The Wild sees some advantage to playing a Penguins club without Crosby, who centers the top line and forces opponents to think carefully about matchups because they can't overlook the second line with Evgeni Malkin (and now Jordan Staal) -- especially for road teams because they do not get the last line change.
"In my mind, he's the top guy in the league, so to have him out of the lineup [doesn't hurt]," defenseman Nick Schultz said. "But Pittsburgh has a lot of players. They're not a one-player team by any means."
Minnesota coach Todd Richards understands the dimension the Penguins lose when Crosby is out, but he also laments the missed opportunity to have his team take on Crosby.
The two clubs meet only once or twice a season because they are in opposite conferences.
"You're taking their best player, one of their best players, out of the lineup," Richards said. "But I think it's always a challenge, and you want to beat the best."
The Wild doesn't have a roster full of big names, especially since sniper Marian Gaborik left to sign with the New York Rangers as a free agent.
That was driven home for Richards when Minnesota arrived in Boston before its game there Thursday and the coach was reading some publication's look ahead at the matchup.
"There was something to the effect of, our roster's not worth writing about," Richards said. "We don't get the respect that we feel we deserve at times. But there's only one way that you can get that respect. It's not given. You have to earn it."
The Wild is led in scoring by winger Martin Havlat (36 points) and center Mikko Koivu (35 points).
But even if those two were bigger names, playing in the Western Conference might keep them from getting their due notice.
The East is cluttered with stars who are heavily promoted and widely recognized -- Crosby, Washington winger Alex Ovechkin, Tampa Bay center Steven Stamkos.
"You look at the top names, the faces of the NHL, it's definitely more in the East," Richards said.
"In the West, we have [Patrick] Kane and [Jonathan] Toews in Chicago or some guys in Detroit that have won [the Stanley Cup] in the past. But you look at a young team like Colorado that is up and coming, and you never hear about them."
Even with the season only at its midpoint, the West stages tense, meaningful games. Going into Friday, the nine teams in the West between fourth and 12th place were separated by three points. Minnesota, with 45 points, was in a three-way tie for 10th, one point off the playoff pace.
"This is the position that we're in," Richards said. "You know what? I kind of like the position -- trying to prove people wrong."

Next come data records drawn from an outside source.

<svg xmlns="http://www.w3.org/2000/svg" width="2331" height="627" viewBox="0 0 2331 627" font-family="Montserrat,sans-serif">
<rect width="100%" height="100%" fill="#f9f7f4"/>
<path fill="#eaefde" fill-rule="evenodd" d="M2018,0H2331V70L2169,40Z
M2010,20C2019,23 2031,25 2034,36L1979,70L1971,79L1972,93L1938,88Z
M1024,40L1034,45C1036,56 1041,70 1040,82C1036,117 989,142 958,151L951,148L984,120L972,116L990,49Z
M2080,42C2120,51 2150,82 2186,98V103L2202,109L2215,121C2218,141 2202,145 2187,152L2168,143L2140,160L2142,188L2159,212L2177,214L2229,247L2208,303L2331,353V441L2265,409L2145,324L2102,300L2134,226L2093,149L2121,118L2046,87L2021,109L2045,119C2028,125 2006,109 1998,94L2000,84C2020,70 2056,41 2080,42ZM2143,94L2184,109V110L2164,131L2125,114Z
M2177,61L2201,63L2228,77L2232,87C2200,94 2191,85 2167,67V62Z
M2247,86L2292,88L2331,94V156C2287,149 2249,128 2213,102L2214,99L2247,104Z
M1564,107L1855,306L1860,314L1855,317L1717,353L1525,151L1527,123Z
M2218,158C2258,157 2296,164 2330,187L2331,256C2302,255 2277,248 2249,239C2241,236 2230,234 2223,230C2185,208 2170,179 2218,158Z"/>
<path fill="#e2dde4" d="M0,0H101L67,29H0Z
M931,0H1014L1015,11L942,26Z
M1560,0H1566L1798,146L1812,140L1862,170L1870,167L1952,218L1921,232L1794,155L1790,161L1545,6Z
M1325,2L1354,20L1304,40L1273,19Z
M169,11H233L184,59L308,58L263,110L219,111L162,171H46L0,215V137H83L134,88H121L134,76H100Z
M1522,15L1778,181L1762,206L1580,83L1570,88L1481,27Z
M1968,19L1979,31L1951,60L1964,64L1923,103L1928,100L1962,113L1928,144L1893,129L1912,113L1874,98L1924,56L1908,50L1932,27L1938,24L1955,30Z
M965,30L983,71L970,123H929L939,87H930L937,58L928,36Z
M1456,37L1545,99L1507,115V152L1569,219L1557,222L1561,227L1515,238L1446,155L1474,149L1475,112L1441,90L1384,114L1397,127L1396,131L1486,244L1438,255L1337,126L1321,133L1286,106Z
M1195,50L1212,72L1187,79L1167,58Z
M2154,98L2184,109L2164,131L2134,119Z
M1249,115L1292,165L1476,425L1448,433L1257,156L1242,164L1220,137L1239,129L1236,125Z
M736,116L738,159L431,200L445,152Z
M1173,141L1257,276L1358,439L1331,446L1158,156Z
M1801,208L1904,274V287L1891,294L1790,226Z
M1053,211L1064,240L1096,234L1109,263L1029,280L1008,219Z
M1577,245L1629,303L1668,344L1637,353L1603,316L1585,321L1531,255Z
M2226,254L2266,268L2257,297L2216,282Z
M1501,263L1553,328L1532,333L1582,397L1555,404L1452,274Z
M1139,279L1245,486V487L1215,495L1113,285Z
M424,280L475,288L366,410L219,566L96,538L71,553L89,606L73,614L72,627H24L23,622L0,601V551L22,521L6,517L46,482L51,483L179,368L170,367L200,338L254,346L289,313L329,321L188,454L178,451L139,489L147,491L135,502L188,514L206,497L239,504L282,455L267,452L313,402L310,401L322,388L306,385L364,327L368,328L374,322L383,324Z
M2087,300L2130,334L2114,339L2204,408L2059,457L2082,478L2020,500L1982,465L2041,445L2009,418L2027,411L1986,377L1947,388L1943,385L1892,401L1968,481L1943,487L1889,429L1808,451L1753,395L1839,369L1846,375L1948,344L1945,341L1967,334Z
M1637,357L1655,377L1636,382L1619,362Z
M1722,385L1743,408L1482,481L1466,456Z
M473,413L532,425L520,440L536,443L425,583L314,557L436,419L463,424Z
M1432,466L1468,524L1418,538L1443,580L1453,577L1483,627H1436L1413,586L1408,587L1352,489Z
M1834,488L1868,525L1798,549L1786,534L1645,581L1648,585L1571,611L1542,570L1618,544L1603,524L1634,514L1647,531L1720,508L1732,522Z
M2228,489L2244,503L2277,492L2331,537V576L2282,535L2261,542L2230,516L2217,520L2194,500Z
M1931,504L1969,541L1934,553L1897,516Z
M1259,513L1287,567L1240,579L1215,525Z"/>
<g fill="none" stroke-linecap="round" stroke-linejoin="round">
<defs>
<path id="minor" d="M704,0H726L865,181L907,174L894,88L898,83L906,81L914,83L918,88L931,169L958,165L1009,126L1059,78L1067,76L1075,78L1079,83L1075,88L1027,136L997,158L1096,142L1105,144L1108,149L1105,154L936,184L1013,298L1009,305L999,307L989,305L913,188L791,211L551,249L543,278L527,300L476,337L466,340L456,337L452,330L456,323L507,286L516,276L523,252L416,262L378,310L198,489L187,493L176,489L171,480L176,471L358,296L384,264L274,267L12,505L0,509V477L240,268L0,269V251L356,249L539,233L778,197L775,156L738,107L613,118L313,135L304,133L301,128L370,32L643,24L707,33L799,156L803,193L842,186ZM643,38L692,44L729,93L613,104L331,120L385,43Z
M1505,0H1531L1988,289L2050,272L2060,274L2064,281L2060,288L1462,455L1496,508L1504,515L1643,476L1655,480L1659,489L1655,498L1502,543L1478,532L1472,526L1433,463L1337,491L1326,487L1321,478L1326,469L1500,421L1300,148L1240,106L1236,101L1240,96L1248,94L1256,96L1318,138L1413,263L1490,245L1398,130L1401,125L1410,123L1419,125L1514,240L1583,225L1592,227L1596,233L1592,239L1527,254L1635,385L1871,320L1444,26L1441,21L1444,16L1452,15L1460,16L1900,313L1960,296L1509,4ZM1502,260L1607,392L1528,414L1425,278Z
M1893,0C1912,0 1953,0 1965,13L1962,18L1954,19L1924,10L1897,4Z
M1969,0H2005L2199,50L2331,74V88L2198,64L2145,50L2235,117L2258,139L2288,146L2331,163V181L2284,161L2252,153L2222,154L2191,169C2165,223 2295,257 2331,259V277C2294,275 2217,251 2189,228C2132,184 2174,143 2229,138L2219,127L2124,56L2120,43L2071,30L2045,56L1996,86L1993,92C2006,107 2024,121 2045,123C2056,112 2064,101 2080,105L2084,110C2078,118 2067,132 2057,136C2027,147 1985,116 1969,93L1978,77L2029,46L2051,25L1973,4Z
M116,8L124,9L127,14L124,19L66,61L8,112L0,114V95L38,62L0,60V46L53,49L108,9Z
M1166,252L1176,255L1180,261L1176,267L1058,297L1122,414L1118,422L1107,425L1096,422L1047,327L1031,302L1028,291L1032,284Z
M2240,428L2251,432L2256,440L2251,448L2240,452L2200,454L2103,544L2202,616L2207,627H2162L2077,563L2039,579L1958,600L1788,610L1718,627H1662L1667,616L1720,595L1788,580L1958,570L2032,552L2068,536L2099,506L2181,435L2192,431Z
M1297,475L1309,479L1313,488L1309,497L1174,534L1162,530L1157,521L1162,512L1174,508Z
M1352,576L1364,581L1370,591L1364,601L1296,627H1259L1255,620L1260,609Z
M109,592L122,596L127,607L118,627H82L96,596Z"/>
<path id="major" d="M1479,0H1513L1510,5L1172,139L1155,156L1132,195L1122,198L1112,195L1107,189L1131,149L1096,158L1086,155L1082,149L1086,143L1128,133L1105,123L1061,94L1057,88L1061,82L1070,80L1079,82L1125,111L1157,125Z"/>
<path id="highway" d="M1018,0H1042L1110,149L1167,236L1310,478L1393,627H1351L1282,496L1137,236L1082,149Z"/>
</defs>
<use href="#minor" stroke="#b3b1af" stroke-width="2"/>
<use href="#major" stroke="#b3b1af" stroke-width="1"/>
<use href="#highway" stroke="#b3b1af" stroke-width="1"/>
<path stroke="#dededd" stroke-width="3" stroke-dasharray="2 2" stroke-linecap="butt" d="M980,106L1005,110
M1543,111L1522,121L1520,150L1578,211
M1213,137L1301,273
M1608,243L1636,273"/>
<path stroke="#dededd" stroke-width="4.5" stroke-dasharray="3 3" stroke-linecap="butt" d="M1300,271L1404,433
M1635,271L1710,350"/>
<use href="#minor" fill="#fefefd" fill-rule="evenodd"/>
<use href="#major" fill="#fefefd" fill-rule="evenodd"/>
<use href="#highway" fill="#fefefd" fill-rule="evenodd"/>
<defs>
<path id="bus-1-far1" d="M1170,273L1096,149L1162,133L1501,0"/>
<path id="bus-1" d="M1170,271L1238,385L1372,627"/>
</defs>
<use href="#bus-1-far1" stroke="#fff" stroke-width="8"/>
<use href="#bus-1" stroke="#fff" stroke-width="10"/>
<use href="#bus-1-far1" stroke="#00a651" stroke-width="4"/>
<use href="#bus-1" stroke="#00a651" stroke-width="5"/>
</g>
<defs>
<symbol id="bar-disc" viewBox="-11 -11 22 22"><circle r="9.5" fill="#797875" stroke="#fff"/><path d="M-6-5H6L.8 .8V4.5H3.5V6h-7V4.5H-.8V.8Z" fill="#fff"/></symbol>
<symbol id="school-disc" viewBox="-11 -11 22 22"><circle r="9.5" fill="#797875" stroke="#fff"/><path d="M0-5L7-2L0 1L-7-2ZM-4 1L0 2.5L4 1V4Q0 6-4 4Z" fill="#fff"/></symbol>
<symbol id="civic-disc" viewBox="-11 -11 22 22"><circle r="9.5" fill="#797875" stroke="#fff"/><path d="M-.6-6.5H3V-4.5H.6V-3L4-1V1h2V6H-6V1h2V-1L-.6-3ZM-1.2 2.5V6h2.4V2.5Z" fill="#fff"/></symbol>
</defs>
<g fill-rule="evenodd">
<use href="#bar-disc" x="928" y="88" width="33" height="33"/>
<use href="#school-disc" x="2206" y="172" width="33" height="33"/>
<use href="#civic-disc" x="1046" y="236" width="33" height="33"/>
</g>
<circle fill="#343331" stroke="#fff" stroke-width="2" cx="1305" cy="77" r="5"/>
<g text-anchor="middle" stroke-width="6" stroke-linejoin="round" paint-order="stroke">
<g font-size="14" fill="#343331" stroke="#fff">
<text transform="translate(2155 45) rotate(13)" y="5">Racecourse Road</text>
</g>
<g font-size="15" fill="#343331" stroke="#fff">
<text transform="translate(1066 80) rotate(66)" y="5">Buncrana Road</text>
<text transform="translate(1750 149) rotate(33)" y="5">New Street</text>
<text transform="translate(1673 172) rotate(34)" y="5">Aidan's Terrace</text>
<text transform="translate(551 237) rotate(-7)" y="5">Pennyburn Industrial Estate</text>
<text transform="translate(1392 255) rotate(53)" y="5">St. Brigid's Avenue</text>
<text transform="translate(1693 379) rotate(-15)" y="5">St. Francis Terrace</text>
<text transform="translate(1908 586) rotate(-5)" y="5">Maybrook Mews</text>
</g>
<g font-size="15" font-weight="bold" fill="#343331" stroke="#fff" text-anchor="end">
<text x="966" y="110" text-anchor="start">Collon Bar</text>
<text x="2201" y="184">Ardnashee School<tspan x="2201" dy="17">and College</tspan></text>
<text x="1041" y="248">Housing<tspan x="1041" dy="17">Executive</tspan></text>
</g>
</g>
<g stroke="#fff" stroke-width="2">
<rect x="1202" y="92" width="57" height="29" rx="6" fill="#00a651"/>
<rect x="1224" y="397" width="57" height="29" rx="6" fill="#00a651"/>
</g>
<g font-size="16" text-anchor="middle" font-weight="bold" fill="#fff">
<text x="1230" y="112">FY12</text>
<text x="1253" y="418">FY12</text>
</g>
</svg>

The Penguins and the Wild canceled their practices scheduled for Consol Energy Center, but Minnesota spent about an hour at the new arena for a team meeting and some light off-ice workouts. The Wild then headed to a local bowling alley for a team-building outing. ... With franchise goaltender Niklas Backstrom expected to miss a fourth game in a row because of an undisclosed injury, Jose Theodore is expected to start for Minnesota. The Wild has won three in a row with Theodore. ... The Penguins are 2 for 12 (16.7 percent) on the power play over their past four games, with both goals coming in the blowout against Tampa Bay. Minnesota is 10 for 10 in penalty-killing in its past four games. ... Richards and Penguins coach Dan Bylsma, who coached together with the Penguins' American Hockey League affiliate (Wilkes-Barre/Scranton) took some time to visit at the arena.